Nationalité : Américain.
Durée : 2h09min
Synopsis :
Une ex-championne de MMA saisit sa dernière chance de se racheter dans la cage quand le fils qu'elle a laissé revient dans sa vie.

Critique :

Sombre et brutal, #Meurtrie est un mélodrame sportif un poil difficile à appréhender tant il balance un peu de tout dans son mixeur thématique, sans avoir la subtilité nécessaire pour concocter le bon mélange.

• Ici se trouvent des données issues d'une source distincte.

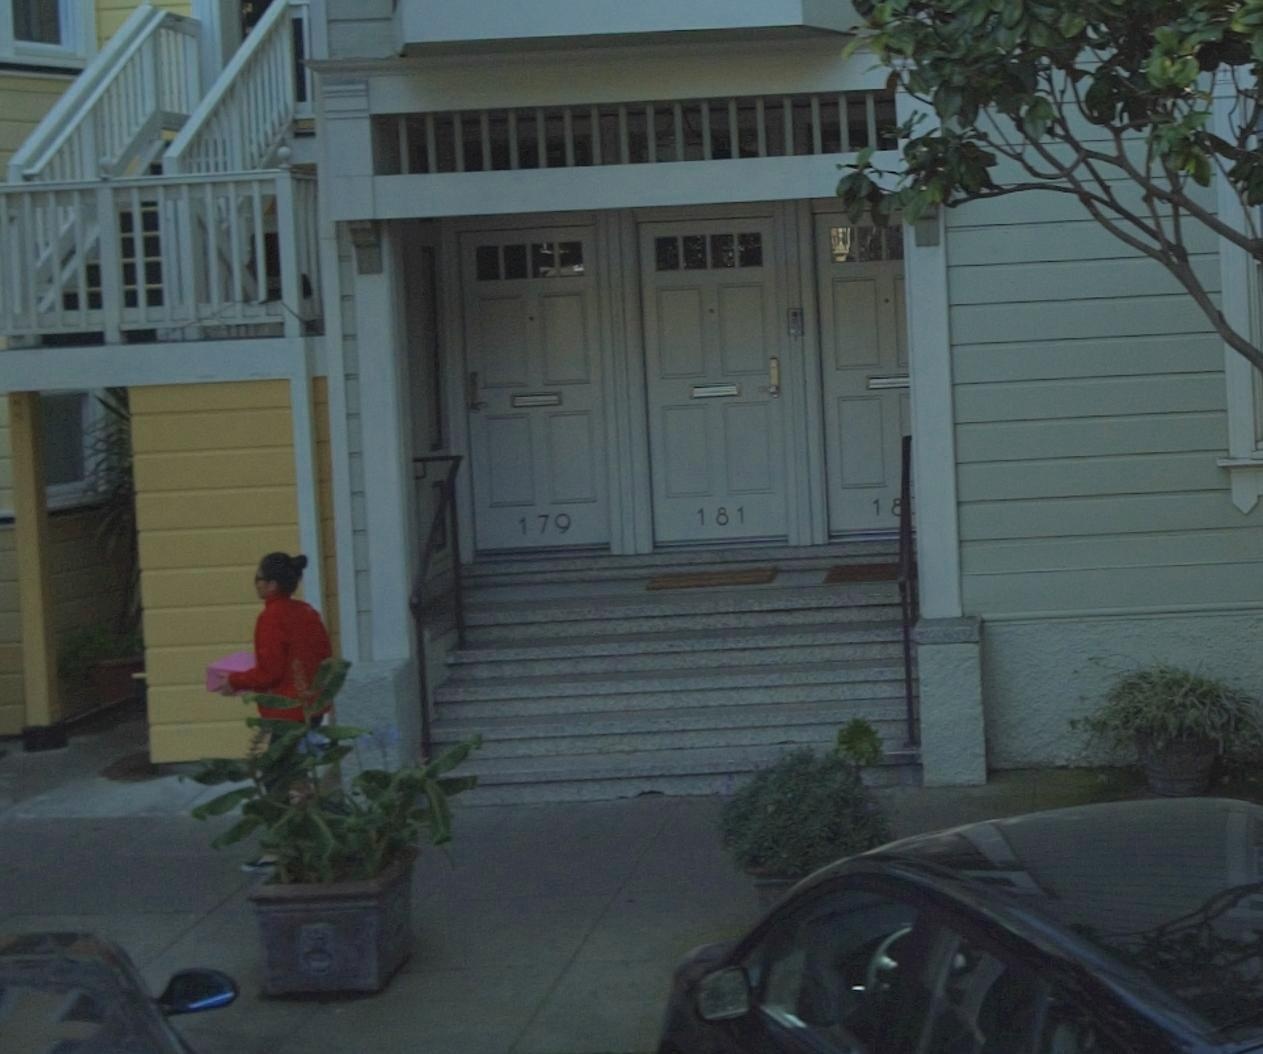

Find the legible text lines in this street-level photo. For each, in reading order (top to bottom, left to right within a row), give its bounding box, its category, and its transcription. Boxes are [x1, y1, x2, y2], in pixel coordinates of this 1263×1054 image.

[518, 511, 572, 537] StreetNumber: 179
[695, 505, 746, 529] StreetNumber: 181
[870, 497, 881, 519] StreetNumber: 1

Mais la générosité de Berry devant et derrière la caméra, en impose. pic.twitter.com/P0Cpqz5rug

— Fucking Cinephiles (@FuckCinephiles) November 25, 2021

Si cela est presque devenu une convention aujourd'hui, de voir tout comédien et comédienne américaine talentueux sauter le pas et passer derrière la caméra, certains, sans forcément avoir à citer les noms totems (Gibson, Costner, Eastwood, Foster,...), certains d'entre eux le font dans un but sincère de pouvoir offrir aux spectateurs, quelque chose sur eux-mêmes qu'ils/elles n'avaient pas pu faire passer au travers de films qui n'étaient pas les leur.
On peut légitimement inscrire Halle Berry dans cette dite catégorie à la vue de son premier passage derrière la caméra - pour lequel elle joue aussi les rôles-titres -, Bruised - Meurtrie par chez nous -, un drame sportif inspirant comme le cinéma ricain aime tant les concoctés, qui aurait pu prétendre à une belle carrière en salles - voir même à une ch'tite place dans la course aux statuettes dorées -, mais sera in fine cantonné à nos salons via Netflix.

[CRITIQUE] : Meurtrie

Copyright JOHN BAER/NETFLIX


Dans la veine du Warrior de Gavin O'Connor (qui lui même s'inscrivait clairement dans celles de Stallone et Sirk), le récit s'attache à la quête rédemptrice d'une femme plus ou moins empathique, Jackie Justice, une ancienne combattante de l'UFC devenu femme de ménage, engoncée dans un quotidien fait de violence et de désespérance, qui par un concours de circonstance va avoir une chance de pouvoir autant renouer avec l'octogone, qu'avec un fils muet de six ans, qu'elle avait délaissé...
Avec une narration assez simpliste chargée comme une pizza cannibale de clichés et autres lieux communs, et porté par une émotion sensiblement à fleur de peau, le film articule sa - prévisible - quête de rédemption en la nouant autour d'une pluie (trop ?) de confrontations domestiques orchestrées comme des explosions démesurées, Berry faisant le choix surprenant - mais culotté - de se concentrer presque exclusivement sur les traumatismes et la violence sourde qui frappent son héroïne : le traumatisme d'une vie dans la pauvreté/précarité, la négligence de ses propres parents qu'elle reproduit, les nombteuses relations abusives qui ont émaillées sa vie sentimentale, sa dépendance aux produits stupéfiants,...
Profondément brutal et sombre tant tout transpire la toxicité dans la vie de Jackie Justice (un nom facilement évocateur mais qui prend tout son sens au fil du récit), la combattante étant elle-même une femme - souvent - en colère et violente (un fantôme uniquement défini aux yeux du monde, par sa chair et la rage qui l'habite), Meurtrie est un mélodrame difficile à pleinement appréhender tant il cherche à balancer un peu de tout dans son mixeur thématique, sans avoir la subtilité nécessaire pour concocter le mélange parfait.

[CRITIQUE] : Meurtrie

Copyright JOHN BAER/NETFLIX


Mais la volonté d'Halle Berry de voguer dans des recoins obscures de son histoire et de ses personnages, sa générosité envers ses acteurs (elle permet à chacun d'entre eux de briller) ainsi que son désir de mettre en lumière ces femmes guerrières dans les sports de combat (l'avant-garde de l'évolution tardive d'un MMA de plus en plus fédérateur dans le monde), laisse pleinement transparaître les qualités encourageantes d'une potentielle cinéaste en devenir - et plutôt habile caméra au poing.
Ne pétant pas dans la soie de l'originalité (d'autant qu'il ne masque pas vouloir se conformer aux conventions établies du genre) mais frappé de jolies fulgurances (de la photographie clair-obscur et rugueuse de Frank DeMarco, aux partitions solaires de Stephen McKinley Henderson et Sheila Atim) et dominé par l'implication sans borne de sa réalisatrice, qui sue corps et âme pour mener à bien son combat; Meurtrie vaut son pesant de pop-corn et incarne même, à son meilleur, un beau portrait de femme qui refaçonne sa vie en ce combattant - littéralement - pour un avenir un tant soit peu plus éclairé dans l'obscurité.